- _TO-DO ITEM_:
From the items below, copy the lines word for word, beginning with the line that contains "Постановление Президиума ВС РФ от 01.07.2026 N" and continuing through the line that contains "судами законодательства о", with both of those lines included. Give only those lines.
■ ■ ■ ■ ■ ■ ■
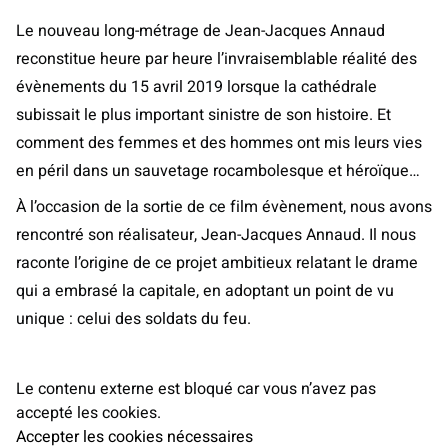
Le nouveau long-métrage de Jean-Jacques Annaud
reconstitue heure par heure l’invraisemblable réalité des
évènements du 15 avril 2019 lorsque la cathédrale
subissait le plus important sinistre de son histoire. Et
comment des femmes et des hommes ont mis leurs vies
en péril dans un sauvetage rocambolesque et héroïque…
À l’occasion de la sortie de ce film évènement, nous avons
rencontré son réalisateur, Jean-Jacques Annaud. Il nous
raconte l’origine de ce projet ambitieux relatant le drame
qui a embrasé la capitale, en adoptant un point de vu
unique : celui des soldats du feu.
Le contenu externe est bloqué car vous n’avez pas
accepté les cookies.
Accepter les cookies nécessaires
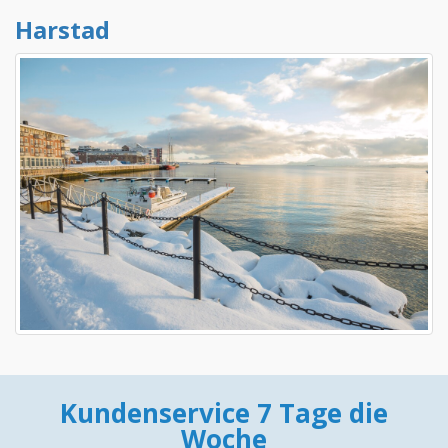
Harstad
Kundenservice 7 Tage die
Woche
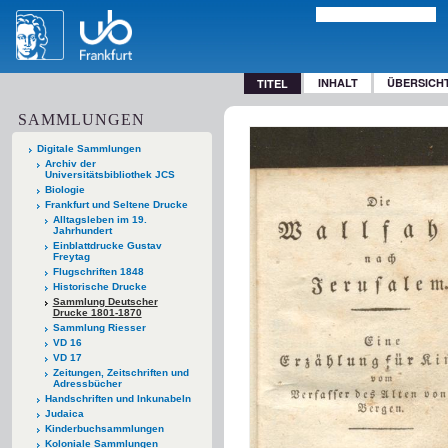
INHALT
ÜBERSICH
TITEL
SAMMLUNGEN
Digitale Sammlungen
Archiv der
Universitätsbibliothek JCS
Biologie
Frankfurt und Seltene Drucke
Alltagsleben im 19.
Jahrhundert
Einblattdrucke Gustav
Freytag
Flugschriften 1848
Historische Drucke
Sammlung Deutscher
Drucke 1801-1870
Sammlung Riesser
VD 16
VD 17
Zeitungen, Zeitschriften und
Adressbücher
Handschriften und Inkunabeln
Judaica
Kinderbuchsammlungen
Koloniale Sammlungen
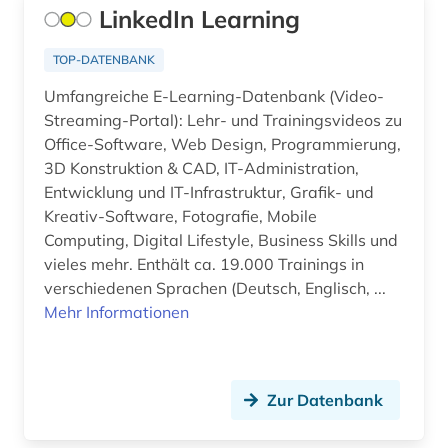
LinkedIn Learning
Sachsen-Anhalt (2)
arbeitstherapie (1)
TOP-DATENBANK
Schleswig-Holstein (1)
arbeitszeiterfassung (1)
Umfangreiche E-Learning-Datenbank (Video-
Schweden (85)
archareen (1)
Streaming-Portal): Lehr- und Trainingsvideos zu
Office-Software, Web Design, Programmierung,
Schweiz (26)
architekt (2)
3D Konstruktion & CAD, IT-Administration,
Serbien (2)
Entwicklung und IT-Infrastruktur, Grafik- und
architektur (16)
Kreativ-Software, Fotografie, Mobile
Skandinavien (3)
Computing, Digital Lifestyle, Business Skills und
archiv (14)
vieles mehr. Enthält ca. 19.000 Trainings in
Slowakei (3)
archäobotanik (1)
verschiedenen Sprachen (Deutsch, Englisch, ...
Slowenien (4)
Mehr Informationen
archäologie (9)
Spanien (5)
archäologische stätte (1)
Suedamerika (6)
Zur Datenbank
argentinien (1)
Suedasien (3)
arie (1)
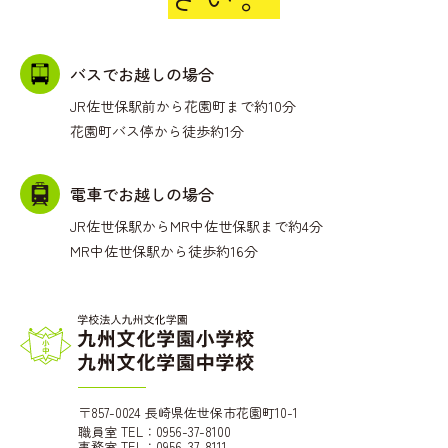
バスでお越しの場合
JR佐世保駅前から花園町まで約10分
花園町バス停から徒歩約1分
電車でお越しの場合
JR佐世保駅からMR中佐世保駅まで約4分
MR中佐世保駅から徒歩約16分
〒857-0024 長崎県佐世保市花園町10-1
職員室 TEL：0956-37-8100
事務室 TEL：0956-37-8111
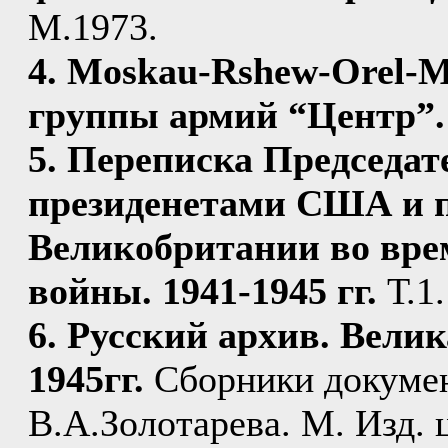
М.1973.
4. Moskau-Rshew-Orel-M
группы армий “Центр”.
5. Переписка Председа
президенетами США и 
Великобритании во вре
войны. 1941-1945 гг.
Т.1.
6. Русский архив. Вели
1945гг.
Сборники докумен
В.А.Золотарева. М. Изд. ц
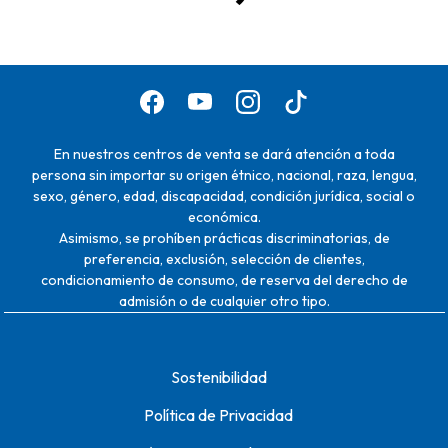
En nuestros centros de venta se dará atención a toda
persona sin importar su origen étnico, nacional, raza, lengua,
sexo, género, edad, discapacidad, condición jurídica, social o
económica.
Asimismo, se prohíben prácticas discriminatorias, de
preferencia, exclusión, selección de clientes,
condicionamiento de consumo, de reserva del derecho de
admisión o de cualquier otro tipo.
Sostenibilidad
Política de Privacidad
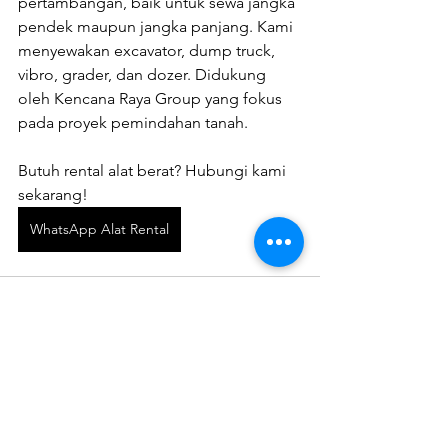
pertambangan, baik untuk sewa jangka 
pendek maupun jangka panjang. Kami 
menyewakan excavator, dump truck, 
vibro, grader, dan dozer. Didukung 
oleh Kencana Raya Group yang fokus 
pada proyek pemindahan tanah.
Butuh rental alat berat? Hubungi kami 
sekarang!
WhatsApp Alat Rental
See All
Recent Posts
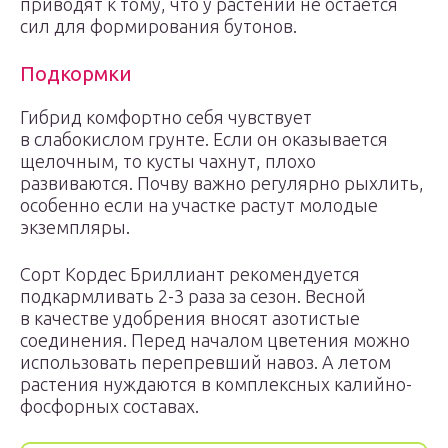
приводят к тому, что у растений не остается
сил для формирования бутонов.
Подкормки
Гибрид комфортно себя чувствует
в слабокислом грунте. Если он оказывается
щелочным, то кусты чахнут, плохо
развиваются. Почву важно регулярно рыхлить,
особенно если на участке растут молодые
экземпляры.
Сорт Кордес Бриллиант рекомендуется
подкармливать 2-3 раза за сезон. Весной
в качестве удобрения вносят азотистые
соединения. Перед началом цветения можно
использовать перепревший навоз. А летом
растения нуждаются в комплексных калийно-
фосфорных составах.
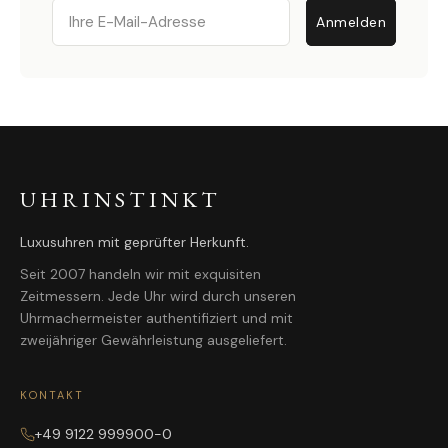
Email
Anmelden
UHRINSTINKT
Luxusuhren mit geprüfter Herkunft.
Seit 2007 handeln wir mit exquisiten
Zeitmessern. Jede Uhr wird durch unseren
Uhrmachermeister authentifiziert und mit
zweijähriger Gewährleistung ausgeliefert.
KONTAKT
+49 9122 999900-0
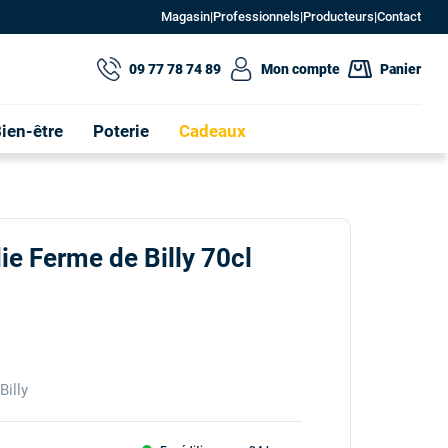
Magasin
|
Professionnels
|
Producteurs
|
Contact
09 77 78 74 89
Mon compte
Panier
ien-être
Poterie
Cadeaux
 Ferme de Billy 70cl
illy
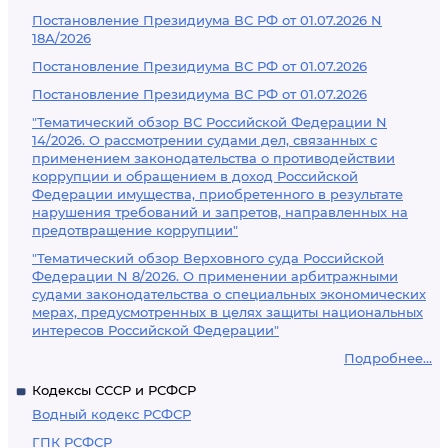
Постановление Президиума ВС РФ от 01.07.2026 N
18А/2026
Постановление Президиума ВС РФ от 01.07.2026
Постановление Президиума ВС РФ от 01.07.2026
"Тематический обзор ВС Российской Федерации N
14/2026. О рассмотрении судами дел, связанных с
применением законодательства о противодействии
коррупции и обращением в доход Российской
Федерации имущества, приобретенного в результате
нарушения требований и запретов, направленных на
предотвращение коррупции"
"Тематический обзор Верховного суда Российской
Федерации N 8/2026. О применении арбитражными
судами законодательства о специальных экономических
мерах, предусмотренных в целях защиты национальных
интересов Российской Федерации"
Подробнее...
Кодексы СССР и РСФСР
Водный кодекс РСФСР
ГПК РСФСР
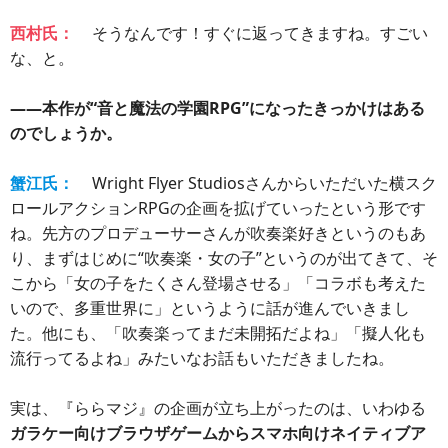
西村氏：
そうなんです！すぐに返ってきますね。すごい
な、と。
――本作が“音と魔法の学園RPG”になったきっかけはある
のでしょうか。
蟹江氏：
Wright Flyer Studiosさんからいただいた横スク
ロールアクションRPGの企画を拡げていったという形です
ね。先方のプロデューサーさんが吹奏楽好きというのもあ
り、まずはじめに“吹奏楽・女の子”というのが出てきて、そ
こから「女の子をたくさん登場させる」「コラボも考えた
いので、多重世界に」というように話が進んでいきまし
た。他にも、「吹奏楽ってまだ未開拓だよね」「擬人化も
流行ってるよね」みたいなお話もいただきましたね。
実は、『ららマジ』の企画が立ち上がったのは、いわゆる
ガラケー向けブラウザゲームからスマホ向けネイティブア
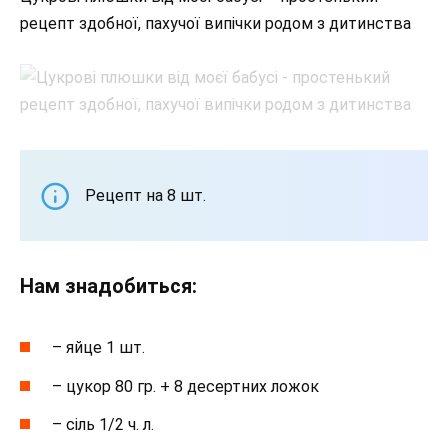
рецепт здобної, пахучої випічки родом з дитинства
Рецепт на 8 шт.
Нам знадобиться:
– яйце 1 шт.
– цукор 80 гр. + 8 десертних ложок
– сіль 1/2 ч. л.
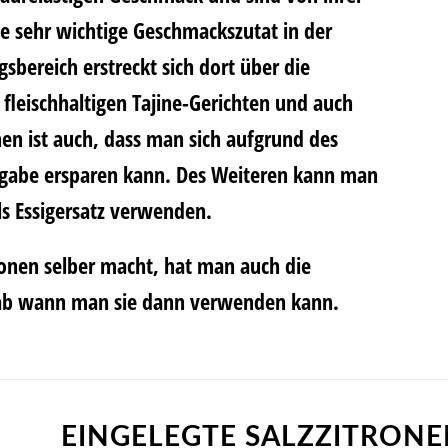
ne sehr wichtige Geschmackszutat in der
ereich erstreckt sich dort über die
 fleischhaltigen Tajine-Gerichten und auch
en ist auch, dass man sich aufgrund des
zugabe ersparen kann. Des Weiteren kann man
ls Essigersatz verwenden.
ronen selber macht, hat man auch die
 ab wann man sie dann verwenden kann.
EINGELEGTE SALZZITRON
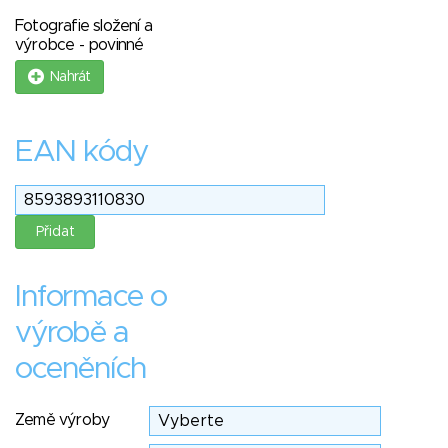
Fotografie složení a
výrobce - povinné
Nahrát
EAN kódy
Informace o
výrobě a
oceněních
Země výroby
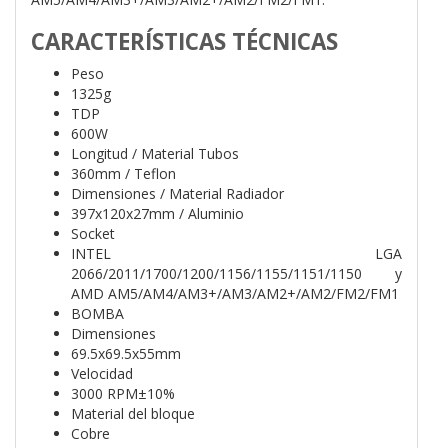
CARACTERÍSTICAS TÉCNICAS
Peso
1325g
TDP
600W
Longitud / Material Tubos
360mm / Teflon
Dimensiones / Material Radiador
397x120x27mm / Aluminio
Socket
INTEL LGA
2066/2011/1700/1200/1156/1155/1151/1150 y
AMD AM5/AM4/AM3+/AM3/AM2+/AM2/FM2/FM1
BOMBA
Dimensiones
69.5x69.5x55mm
Velocidad
3000 RPM±10%
Material del bloque
Cobre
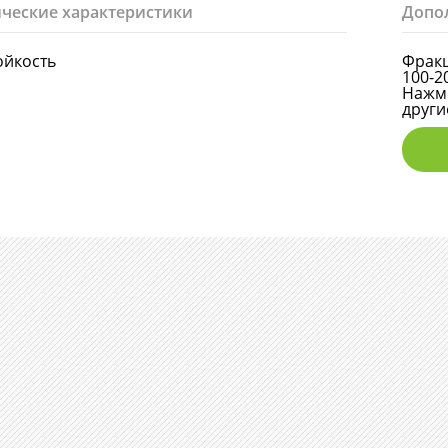
ческие характеристики
Допо
ойкость
Фракц
100-2
Нажми
други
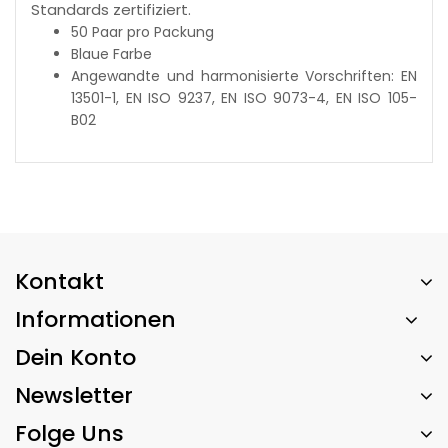
Standards zertifiziert.
50 Paar pro Packung
Blaue Farbe
Angewandte und harmonisierte Vorschriften: EN
13501-1, EN ISO 9237, EN ISO 9073-4, EN ISO 105-
B02
Kontakt
Informationen
Dein Konto
Newsletter
Folge Uns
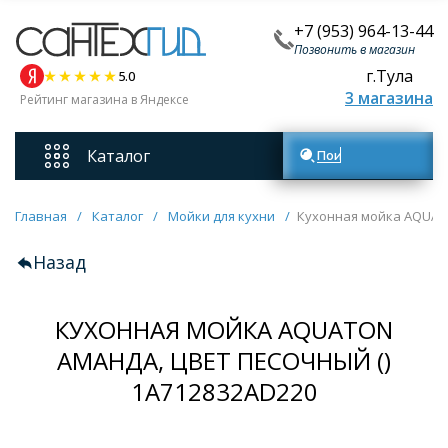
+7 (953) 964-13-44
Позвонить в магазин
г.Тула
5.0
3 магазина
Рейтинг магазина в Яндексе
Каталог
Поиск товаров
Смесители
Главная
/
Каталог
/
Мойки для кухни
/
Кухонная мойка AQUATO
Назад
Унитазы
КУХОННАЯ МОЙКА AQUATON
Мебель для ванных комнат
АМАНДА, ЦВЕТ ПЕСОЧНЫЙ ()
Ванны
1A712832AD220
Кухонные мойки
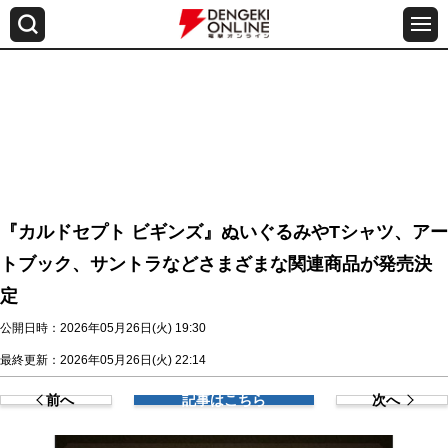
『カルドセプト ビギンズ』ぬいぐるみやTシャツ、アー
トブック、サントラなどさまざまな関連商品が発売決
定
公開日時：2026年05月26日(火) 19:30
最終更新：2026年05月26日(火) 22:14
前へ
記事はこちら
次へ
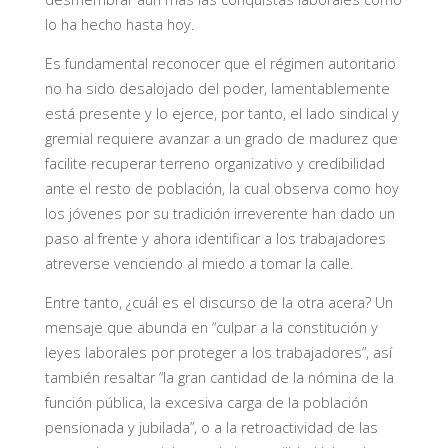
lo ha hecho hasta hoy.
Es fundamental reconocer que el régimen autoritario
no ha sido desalojado del poder, lamentablemente
está presente y lo ejerce, por tanto, el lado sindical y
gremial requiere avanzar a un grado de madurez que
facilite recuperar terreno organizativo y credibilidad
ante el resto de población, la cual observa como hoy
los jóvenes por su tradición irreverente han dado un
paso al frente y ahora identificar a los trabajadores
atreverse venciendo al miedo a tomar la calle.
Entre tanto, ¿cuál es el discurso de la otra acera? Un
mensaje que abunda en “culpar a la constitución y
leyes laborales por proteger a los trabajadores”, así
también resaltar “la gran cantidad de la nómina de la
función pública, la excesiva carga de la población
pensionada y jubilada”, o a la retroactividad de las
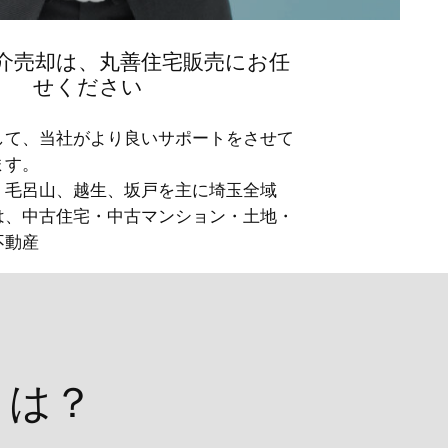
介売却は、丸善住宅販売にお任
せください
して、当社がより良いサポートをさせて
ます。
・毛呂山、越生、坂戸を主に埼玉全域
は、中古住宅・中古マンション・土地・
不動産
とは？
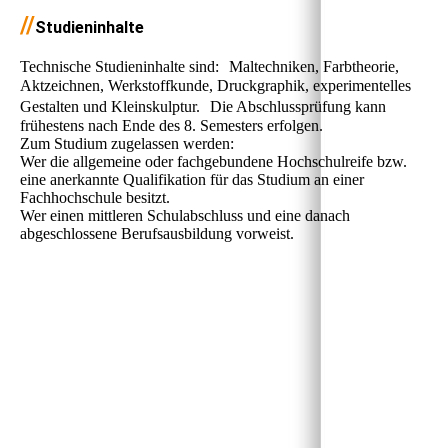
//
Studieninhalte
Technische Studieninhalte sind: Maltechniken, Farbtheorie,
Aktzeichnen, Werkstoffkunde, Druckgraphik, experimentelles
Gestalten und Kleinskulptur. Die Abschlussprüfung kann
frühestens nach Ende des 8. Semesters erfolgen.
Zum Studium zugelassen werden:
Wer die allgemeine oder fachgebundene Hochschulreife bzw.
eine anerkannte Qualifikation für das Studium an einer
Fachhochschule besitzt.
Wer einen mittleren Schulabschluss und eine danach
abgeschlossene Berufsausbildung vorweist.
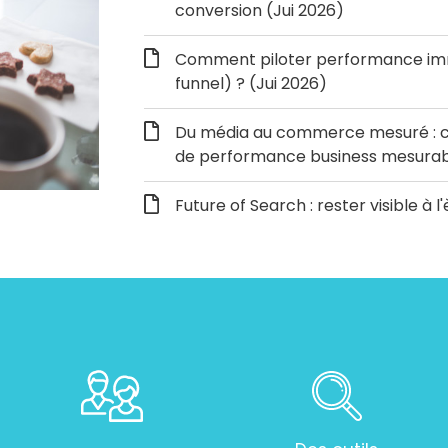
conversion (Jui 2026)
Comment piloter performance immé
funnel) ? (Jui 2026)
Du média au commerce mesuré : c
de performance business mesurabl
Future of Search : rester visible à l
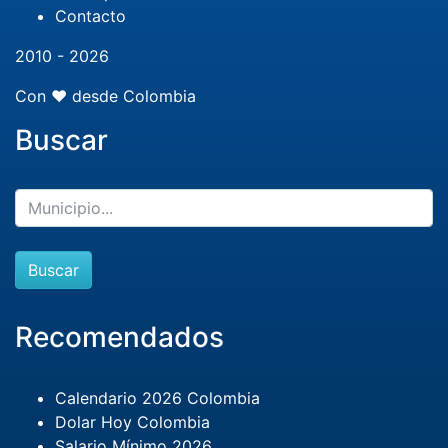
Contacto
2010 - 2026
Con ❤️ desde Colombia
Buscar
Buscar
Recomendados
Calendario 2026 Colombia
Dolar Hoy Colombia
Salario Mínimo 2026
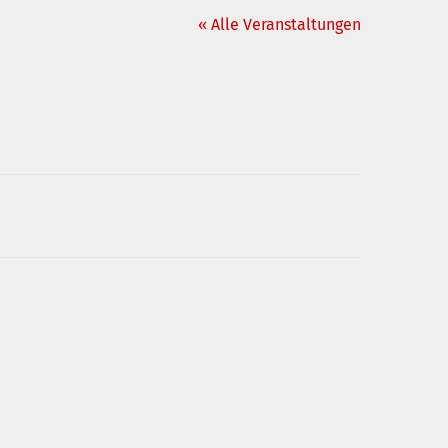
« Alle Veranstaltungen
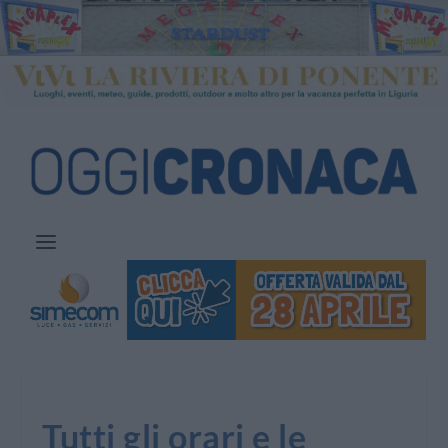
Tutti gli orari e le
■ ■ ■ ■ ■ ■ ■
- _OUTPUT BELOW_:
Постановление Президиума ВС РФ от 01.07.2026 N
18А/2026
Постановление Президиума ВС РФ от 01.07.2026
Постановление Президиума ВС РФ от 01.07.2026
"Тематический обзор ВС Российской Федерации N
14/2026. О рассмотрении судами дел, связанных с
применением законодательства о противодействии
коррупции и обращением в доход Российской
Федерации имущества, приобретенного в результате
нарушения требований и запретов, направленных на
предотвращение коррупции"
"Тематический обзор Верховного суда Российской
Федерации N 8/2026. О применении арбитражными
судами законодательства о специальных экономических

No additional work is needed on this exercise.